Study reveals where conservation aid is most needed

SciDev.net
5 August, 2013

A model pinpointing the countries with the least conservation funding could be applied to curb biodiversity losses at relatively little cost and help meet UN biodiversity targets, according to a study.

As developed nations — the source of more than 90 per cent  of all conservation spending — ramp up their aid for conserving biodiversity in developing nations by 2015, knowledge of where such funds are most needed may help it get there, researchers say.

It has been known that some countries’ conservation efforts are severely underfunded and therefore need to be prioritised for international support.

But previous attempts to identify them have been hampered by “poor and incomplete data on actual spending”, as well as by “uncertainty and lack of consensus over the relative size of spending gaps”, the researchers behind the model write in Proceedings of the National Academy of Sciences, where their work was published last month (1 July).
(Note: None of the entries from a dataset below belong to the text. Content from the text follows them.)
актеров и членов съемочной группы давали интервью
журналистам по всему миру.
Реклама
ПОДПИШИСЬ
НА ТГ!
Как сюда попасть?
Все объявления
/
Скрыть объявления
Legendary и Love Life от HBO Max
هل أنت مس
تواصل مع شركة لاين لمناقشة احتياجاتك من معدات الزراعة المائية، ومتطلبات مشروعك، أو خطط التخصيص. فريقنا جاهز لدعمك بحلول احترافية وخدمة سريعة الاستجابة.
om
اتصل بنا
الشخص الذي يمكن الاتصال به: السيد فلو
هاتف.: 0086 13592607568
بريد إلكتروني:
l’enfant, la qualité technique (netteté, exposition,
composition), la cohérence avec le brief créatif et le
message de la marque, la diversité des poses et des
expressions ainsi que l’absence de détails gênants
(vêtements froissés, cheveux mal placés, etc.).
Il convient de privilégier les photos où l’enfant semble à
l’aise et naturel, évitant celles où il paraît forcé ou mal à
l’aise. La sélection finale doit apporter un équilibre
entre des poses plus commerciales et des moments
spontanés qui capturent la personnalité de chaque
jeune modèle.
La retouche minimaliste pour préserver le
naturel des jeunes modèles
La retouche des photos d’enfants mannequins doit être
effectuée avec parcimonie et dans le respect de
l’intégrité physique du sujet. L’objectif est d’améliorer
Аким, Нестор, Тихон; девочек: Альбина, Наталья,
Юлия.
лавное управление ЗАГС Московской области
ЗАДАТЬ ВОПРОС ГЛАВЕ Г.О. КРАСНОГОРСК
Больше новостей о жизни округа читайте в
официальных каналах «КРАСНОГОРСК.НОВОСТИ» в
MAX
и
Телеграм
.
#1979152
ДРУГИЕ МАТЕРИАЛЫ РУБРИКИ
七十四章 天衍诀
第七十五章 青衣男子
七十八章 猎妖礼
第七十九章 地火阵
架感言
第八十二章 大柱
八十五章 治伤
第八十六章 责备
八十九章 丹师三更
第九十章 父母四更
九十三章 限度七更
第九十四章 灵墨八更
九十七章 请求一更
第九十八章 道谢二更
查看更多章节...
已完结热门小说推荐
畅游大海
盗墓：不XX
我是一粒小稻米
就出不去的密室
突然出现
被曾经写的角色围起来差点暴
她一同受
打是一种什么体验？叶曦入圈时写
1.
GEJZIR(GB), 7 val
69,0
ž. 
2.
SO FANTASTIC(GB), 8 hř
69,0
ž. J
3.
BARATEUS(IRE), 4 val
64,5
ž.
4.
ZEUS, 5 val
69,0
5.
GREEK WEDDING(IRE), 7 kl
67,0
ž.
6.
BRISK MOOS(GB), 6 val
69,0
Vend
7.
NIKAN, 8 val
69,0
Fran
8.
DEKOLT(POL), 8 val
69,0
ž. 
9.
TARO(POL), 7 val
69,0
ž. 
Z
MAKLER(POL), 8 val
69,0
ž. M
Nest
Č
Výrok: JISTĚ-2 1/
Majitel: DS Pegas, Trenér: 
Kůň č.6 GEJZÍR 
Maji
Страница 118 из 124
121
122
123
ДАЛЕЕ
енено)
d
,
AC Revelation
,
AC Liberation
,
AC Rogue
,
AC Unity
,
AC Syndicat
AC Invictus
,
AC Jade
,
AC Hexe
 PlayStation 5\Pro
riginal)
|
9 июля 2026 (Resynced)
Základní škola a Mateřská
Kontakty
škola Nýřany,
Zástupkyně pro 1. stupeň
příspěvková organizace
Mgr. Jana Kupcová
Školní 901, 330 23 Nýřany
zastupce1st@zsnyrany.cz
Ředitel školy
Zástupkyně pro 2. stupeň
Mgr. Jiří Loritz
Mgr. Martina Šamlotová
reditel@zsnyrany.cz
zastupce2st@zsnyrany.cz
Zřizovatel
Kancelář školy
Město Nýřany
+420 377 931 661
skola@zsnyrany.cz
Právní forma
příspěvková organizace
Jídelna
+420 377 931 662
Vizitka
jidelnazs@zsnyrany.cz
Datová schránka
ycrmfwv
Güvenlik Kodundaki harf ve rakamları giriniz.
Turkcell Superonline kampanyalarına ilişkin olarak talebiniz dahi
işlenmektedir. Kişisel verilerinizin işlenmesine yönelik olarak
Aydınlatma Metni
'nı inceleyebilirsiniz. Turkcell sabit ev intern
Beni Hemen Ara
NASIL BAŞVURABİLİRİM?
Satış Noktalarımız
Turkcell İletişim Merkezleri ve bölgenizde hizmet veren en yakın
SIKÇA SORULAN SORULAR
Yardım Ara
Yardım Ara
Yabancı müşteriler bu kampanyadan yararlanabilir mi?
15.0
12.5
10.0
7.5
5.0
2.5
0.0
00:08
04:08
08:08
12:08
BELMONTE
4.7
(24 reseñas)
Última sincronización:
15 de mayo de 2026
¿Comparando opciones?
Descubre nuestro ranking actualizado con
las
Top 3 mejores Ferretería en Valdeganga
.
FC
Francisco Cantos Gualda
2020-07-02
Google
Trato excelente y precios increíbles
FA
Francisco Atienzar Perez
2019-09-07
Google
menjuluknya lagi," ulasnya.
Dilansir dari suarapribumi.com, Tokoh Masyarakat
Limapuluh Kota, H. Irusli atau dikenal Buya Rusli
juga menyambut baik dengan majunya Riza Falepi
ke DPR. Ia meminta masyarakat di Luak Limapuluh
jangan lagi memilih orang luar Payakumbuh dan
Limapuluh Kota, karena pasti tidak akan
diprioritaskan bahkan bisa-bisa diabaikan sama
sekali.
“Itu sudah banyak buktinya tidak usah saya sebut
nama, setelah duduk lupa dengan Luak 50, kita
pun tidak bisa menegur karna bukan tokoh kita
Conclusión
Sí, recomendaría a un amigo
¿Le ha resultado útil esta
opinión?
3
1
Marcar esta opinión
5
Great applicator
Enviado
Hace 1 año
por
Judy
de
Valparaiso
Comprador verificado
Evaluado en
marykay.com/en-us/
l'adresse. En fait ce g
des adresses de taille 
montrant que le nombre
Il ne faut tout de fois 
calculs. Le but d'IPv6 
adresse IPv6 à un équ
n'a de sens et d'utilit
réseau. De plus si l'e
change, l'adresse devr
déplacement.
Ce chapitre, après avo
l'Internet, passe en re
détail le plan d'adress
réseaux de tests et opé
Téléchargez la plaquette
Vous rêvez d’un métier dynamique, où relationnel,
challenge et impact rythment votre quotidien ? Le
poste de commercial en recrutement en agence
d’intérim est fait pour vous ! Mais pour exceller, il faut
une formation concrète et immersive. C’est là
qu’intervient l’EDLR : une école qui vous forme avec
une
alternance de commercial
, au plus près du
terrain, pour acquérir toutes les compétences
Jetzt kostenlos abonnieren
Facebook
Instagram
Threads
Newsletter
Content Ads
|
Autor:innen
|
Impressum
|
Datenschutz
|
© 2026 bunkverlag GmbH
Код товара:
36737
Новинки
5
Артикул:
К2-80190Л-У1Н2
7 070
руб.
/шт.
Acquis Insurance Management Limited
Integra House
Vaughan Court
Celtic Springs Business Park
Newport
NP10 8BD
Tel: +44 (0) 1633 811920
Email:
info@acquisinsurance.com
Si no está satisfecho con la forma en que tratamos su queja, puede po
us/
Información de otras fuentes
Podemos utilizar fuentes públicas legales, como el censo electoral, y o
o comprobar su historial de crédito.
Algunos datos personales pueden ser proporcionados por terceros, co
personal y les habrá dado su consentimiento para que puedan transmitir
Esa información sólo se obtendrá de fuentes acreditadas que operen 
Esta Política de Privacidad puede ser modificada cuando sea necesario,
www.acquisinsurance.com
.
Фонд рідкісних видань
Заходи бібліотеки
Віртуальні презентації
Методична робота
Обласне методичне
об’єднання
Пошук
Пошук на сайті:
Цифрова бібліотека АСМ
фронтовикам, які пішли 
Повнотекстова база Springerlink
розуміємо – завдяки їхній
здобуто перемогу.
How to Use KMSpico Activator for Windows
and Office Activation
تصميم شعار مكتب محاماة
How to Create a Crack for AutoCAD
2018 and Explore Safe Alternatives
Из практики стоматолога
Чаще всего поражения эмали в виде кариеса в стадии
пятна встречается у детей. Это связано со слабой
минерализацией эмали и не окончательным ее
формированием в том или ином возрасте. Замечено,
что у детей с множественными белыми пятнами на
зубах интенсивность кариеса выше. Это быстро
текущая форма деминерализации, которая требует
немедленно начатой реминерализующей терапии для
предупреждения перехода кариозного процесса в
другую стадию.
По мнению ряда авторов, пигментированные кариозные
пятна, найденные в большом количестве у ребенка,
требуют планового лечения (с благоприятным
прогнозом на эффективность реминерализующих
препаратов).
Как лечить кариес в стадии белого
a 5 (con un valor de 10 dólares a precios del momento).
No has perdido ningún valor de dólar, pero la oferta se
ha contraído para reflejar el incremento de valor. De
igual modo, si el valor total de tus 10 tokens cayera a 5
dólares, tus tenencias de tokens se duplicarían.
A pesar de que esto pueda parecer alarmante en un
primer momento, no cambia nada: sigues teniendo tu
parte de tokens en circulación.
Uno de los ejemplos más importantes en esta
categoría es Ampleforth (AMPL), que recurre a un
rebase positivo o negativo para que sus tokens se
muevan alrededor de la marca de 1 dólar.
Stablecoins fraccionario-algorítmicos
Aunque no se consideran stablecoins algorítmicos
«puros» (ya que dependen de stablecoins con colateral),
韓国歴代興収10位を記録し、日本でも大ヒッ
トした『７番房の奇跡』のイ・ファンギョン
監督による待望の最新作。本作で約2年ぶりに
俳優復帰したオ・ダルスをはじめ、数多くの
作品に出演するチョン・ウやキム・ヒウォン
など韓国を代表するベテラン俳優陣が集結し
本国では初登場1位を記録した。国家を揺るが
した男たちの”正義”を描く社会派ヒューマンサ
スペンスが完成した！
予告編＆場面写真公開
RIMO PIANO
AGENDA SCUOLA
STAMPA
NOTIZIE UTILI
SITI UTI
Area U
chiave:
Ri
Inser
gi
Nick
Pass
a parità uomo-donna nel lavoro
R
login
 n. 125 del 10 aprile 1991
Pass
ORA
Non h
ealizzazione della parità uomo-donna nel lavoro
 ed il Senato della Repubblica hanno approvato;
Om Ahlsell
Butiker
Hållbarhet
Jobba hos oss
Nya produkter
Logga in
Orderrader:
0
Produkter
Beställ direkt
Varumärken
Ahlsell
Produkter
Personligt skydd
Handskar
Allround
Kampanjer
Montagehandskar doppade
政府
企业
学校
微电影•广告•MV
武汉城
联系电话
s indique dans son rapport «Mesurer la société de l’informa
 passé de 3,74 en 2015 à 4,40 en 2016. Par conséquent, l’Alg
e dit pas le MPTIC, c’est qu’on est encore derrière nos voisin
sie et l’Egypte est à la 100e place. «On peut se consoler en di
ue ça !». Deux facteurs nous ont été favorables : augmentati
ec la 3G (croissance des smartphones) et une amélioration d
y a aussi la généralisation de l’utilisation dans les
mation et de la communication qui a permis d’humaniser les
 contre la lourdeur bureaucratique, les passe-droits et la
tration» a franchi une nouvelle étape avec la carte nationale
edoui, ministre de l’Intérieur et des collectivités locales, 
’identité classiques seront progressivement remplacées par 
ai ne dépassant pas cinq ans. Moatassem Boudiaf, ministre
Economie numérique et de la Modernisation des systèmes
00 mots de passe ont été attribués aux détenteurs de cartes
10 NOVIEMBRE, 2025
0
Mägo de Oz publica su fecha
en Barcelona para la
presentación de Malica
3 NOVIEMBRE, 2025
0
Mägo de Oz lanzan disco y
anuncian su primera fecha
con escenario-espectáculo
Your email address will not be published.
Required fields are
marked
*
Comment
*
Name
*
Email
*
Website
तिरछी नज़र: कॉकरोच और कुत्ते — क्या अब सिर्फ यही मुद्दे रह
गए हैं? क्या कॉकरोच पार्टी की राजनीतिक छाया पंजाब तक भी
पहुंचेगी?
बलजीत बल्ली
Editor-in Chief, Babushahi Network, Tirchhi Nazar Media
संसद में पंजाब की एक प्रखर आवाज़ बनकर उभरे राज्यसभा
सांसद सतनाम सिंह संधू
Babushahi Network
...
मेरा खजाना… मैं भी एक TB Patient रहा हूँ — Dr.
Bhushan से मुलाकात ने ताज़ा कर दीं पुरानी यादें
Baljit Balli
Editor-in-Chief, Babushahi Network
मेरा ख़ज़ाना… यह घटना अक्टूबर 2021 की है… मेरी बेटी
The researchers compiled a global database of annual conservation spending, which they say is the most complete of its kind. They then created a statistical model that explains 86 per cent of the variation in global spending patterns for 2001-2008.

From this model, the team compared known spending levels with those expected by the model to highlight countries with severe underfunding.

The majority of the 40 countries they identified are in the developing world and these 40 nations contain nearly a third of the world’s most threatened mammals.

The five most underfunded are Iraq, Djibouti, Angola, Kyrgyzstan and Guyana.